This is Faith in Play #57: Heroes, for August 2022.
I have a list of topic suggestions from readers to which I occasionally refer. Among the suggestions are lists of archetypes for that miniseries, many of which I don’t understand myself–but the word “hero” appears on several different lists, including Joseph Campbell’s and Carl Jung’s, and while it has much in common with some of the other archetypes we’ve discussed, there might be something significant in it.
In the movie Legend (the 1985 Ridley Scott fantasy film with Tom Cruise, Mia Sara, and Tim Curry, which I have not seen it far too long), the dwarf(?) Gump explains to the forest boy Jack that they are going to need a hero, and describes some of the necessary traits of such a bold and strong person. Jack asks, “Where can we find such a person?”

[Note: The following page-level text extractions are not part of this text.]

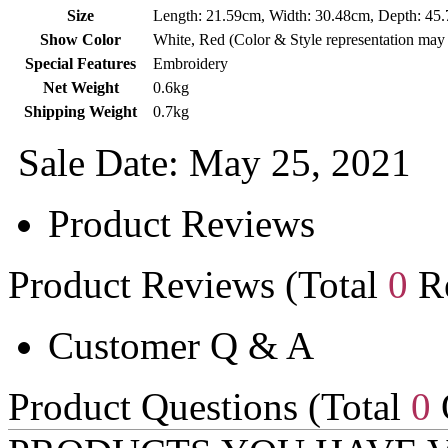
Size
Length: 21.59cm, Width: 30.48cm, Depth: 45
Show Color
White, Red (Color & Style representation may
Special Features
Embroidery
Net Weight
0.6kg
Shipping Weight
0.7kg
Sale Date: May 25, 2021
Product Reviews
Product Reviews (Total
0
Re
Customer Q & A
Product Questions (Total
0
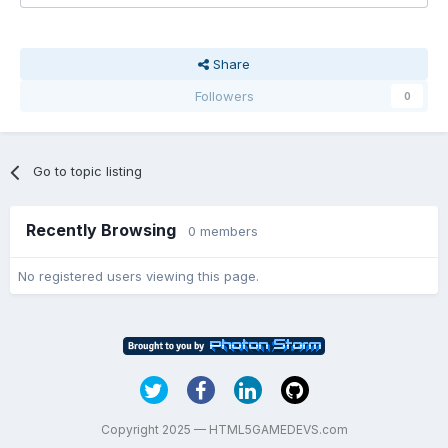
Share
Followers
0
Go to topic listing
Recently Browsing
0 members
No registered users viewing this page.
Copyright 2025 — HTML5GAMEDEVS.com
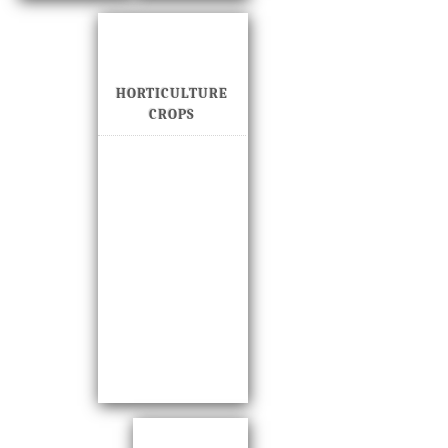
HORTICULTURE
CROPS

Gump replies, curtly, “You’ll do.”
That on some level encapsulates the nature of the hero. Jack is typical, but Luke Skywalker of Star Wars is similar, or Galen of Dragonslayer, or Frodo Baggins in The Lord of the Rings, the unpromisingly ordinary individual who lands in this position, that someone has to do something and it falls to him, or her, to do it.
We are immediately attracted to this positive aspect of the hero, that he is willing to do what must be done without regard for whether he believes himself able to do it. When the angel called Gideon a “mighty warrior”, the young man must have thought the messenger had the wrong address; but when he asked where the deliverance of God from the Midianites was, and the angel told him that God had sent him for this, he rose to the occasion and started taking steps to face the enemy. It is that heroic sense of, “I’m not qualified to do this, but it has to be done, and I seem to be the only one available.”
The problem with heroes, as we saw with warriors and knights, and in a similar way with wizards, is that there is the temptation to believe that you are somehow privileged, that because you have done this great deed you earned a special place in the world, deserve special treatment, should be accorded accolades. It is the rare hero who can respond that he was an ordinary person when this all began, and he is still an ordinary person and doesn’t expect anyone to think otherwise.
In this we see something of God’s grace and our response. The hero is presented with an opportunity to do something so good it might be great, and he does it. After that, the question is whether he recognizes that this was something anyone could have done, that he just happened to be the one to do it, or whether he thinks he has now earned something, become deserving of something. That we are sometimes called on by God to do great things does not make us great people; we may be heroes, but in being heroes we have to remember that we are ordinary people. As someone has said, you are an important and valuable specially gifted individual, just like everyone else. That is an important part of being a hero.
Of course, the word “hero” is used for a lot of other types, such as Conan or Superman; but perhaps that is a different archetype, the superhero. Maybe we’ll come back to that.